What the exercise asks => Check each line of the material below, and copy it if it holds the string "public".

********************

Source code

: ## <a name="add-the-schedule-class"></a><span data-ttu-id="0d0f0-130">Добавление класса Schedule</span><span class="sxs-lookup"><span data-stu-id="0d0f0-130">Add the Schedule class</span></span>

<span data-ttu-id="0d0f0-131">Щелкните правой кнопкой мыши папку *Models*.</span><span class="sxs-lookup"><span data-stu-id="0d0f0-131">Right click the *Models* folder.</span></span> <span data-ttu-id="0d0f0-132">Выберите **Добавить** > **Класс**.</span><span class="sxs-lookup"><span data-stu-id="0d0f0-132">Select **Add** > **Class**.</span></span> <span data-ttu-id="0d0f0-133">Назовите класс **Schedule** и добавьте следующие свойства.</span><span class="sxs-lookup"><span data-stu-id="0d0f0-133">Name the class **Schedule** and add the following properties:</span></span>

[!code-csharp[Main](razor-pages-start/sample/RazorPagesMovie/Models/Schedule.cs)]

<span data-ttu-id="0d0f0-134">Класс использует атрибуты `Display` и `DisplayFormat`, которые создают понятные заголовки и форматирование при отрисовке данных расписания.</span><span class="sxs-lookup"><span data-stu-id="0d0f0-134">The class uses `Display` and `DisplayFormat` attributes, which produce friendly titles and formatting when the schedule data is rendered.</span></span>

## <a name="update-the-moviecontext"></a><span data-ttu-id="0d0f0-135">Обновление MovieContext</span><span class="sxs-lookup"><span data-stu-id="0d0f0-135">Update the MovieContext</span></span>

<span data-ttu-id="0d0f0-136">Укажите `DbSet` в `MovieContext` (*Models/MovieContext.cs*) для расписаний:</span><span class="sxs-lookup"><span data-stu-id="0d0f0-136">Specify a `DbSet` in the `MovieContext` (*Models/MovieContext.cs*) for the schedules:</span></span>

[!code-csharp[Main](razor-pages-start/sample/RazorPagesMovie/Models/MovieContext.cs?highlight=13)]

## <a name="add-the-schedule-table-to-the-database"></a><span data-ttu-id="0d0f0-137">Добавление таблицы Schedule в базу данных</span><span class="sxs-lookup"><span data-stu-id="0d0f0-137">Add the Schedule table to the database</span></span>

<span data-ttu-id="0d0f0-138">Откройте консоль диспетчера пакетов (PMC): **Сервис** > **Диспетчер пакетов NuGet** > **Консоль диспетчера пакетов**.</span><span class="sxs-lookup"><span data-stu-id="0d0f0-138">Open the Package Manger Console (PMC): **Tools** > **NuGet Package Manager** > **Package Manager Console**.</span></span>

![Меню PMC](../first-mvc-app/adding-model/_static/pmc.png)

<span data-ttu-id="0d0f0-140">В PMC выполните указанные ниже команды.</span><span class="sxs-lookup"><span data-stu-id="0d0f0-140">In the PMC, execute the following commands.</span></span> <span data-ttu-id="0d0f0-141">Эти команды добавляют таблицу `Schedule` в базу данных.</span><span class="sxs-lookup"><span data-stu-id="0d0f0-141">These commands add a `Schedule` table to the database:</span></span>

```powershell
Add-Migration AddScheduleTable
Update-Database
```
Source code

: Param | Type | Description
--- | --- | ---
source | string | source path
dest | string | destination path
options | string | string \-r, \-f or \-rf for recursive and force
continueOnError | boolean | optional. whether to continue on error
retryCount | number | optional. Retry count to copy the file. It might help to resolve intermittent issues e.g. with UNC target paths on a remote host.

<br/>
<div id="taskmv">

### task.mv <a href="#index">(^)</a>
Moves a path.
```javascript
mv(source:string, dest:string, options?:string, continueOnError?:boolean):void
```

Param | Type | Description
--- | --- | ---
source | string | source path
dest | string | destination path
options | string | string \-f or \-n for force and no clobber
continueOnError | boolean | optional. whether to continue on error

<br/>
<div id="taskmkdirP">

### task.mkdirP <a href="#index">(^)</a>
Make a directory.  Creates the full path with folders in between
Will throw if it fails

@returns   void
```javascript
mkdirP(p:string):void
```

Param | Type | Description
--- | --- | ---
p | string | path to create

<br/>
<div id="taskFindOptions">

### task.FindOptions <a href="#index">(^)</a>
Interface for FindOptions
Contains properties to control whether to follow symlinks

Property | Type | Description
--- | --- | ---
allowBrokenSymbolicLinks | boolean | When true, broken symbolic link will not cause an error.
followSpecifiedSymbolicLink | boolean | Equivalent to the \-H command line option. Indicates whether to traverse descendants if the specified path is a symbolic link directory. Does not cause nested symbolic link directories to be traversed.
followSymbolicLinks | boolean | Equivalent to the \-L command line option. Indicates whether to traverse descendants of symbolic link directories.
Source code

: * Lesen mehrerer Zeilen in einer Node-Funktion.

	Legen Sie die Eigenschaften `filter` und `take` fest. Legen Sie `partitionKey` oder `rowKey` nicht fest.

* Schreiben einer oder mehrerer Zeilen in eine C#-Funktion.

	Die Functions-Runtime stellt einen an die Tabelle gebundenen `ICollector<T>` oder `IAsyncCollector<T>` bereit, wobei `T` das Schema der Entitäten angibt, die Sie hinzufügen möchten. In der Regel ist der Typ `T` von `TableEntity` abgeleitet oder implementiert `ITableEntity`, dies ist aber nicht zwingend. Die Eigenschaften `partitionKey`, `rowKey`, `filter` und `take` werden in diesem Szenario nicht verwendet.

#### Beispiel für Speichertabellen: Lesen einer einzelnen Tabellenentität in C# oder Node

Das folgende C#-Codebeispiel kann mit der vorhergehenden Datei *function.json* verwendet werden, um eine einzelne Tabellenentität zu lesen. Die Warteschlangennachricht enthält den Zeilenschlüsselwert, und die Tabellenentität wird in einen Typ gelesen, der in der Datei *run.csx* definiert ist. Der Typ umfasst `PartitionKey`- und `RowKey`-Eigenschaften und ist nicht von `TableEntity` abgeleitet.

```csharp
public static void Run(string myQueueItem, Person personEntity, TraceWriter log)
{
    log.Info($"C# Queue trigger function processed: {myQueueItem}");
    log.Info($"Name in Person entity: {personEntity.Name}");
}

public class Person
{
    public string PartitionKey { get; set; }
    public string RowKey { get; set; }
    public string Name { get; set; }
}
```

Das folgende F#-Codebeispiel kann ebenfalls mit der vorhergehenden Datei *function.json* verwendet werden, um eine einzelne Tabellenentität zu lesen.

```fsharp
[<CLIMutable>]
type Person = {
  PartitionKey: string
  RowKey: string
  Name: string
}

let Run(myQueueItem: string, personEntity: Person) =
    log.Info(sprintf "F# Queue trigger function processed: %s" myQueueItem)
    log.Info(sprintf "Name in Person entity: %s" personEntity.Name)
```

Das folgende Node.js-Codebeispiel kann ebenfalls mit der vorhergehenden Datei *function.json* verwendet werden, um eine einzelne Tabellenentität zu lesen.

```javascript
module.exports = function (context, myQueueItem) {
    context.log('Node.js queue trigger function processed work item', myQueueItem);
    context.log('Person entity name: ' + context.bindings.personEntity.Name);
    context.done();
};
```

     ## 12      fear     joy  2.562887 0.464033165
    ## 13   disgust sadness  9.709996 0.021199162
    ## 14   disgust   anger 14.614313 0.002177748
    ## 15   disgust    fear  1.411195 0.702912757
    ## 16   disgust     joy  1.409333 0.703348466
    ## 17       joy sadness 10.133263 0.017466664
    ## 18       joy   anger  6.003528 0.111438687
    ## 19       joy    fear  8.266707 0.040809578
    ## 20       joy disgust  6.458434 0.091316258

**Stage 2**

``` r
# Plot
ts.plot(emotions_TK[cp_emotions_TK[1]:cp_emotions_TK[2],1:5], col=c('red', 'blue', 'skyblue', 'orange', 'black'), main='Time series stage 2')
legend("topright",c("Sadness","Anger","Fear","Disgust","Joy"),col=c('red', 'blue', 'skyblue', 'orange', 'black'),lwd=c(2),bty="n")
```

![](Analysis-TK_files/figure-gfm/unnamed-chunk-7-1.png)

********************

Completed exercise =>
public static void Run(string myQueueItem, Person personEntity, TraceWriter log)
public class Person
    public string PartitionKey { get; set; }
    public string RowKey { get; set; }
    public string Name { get; set; }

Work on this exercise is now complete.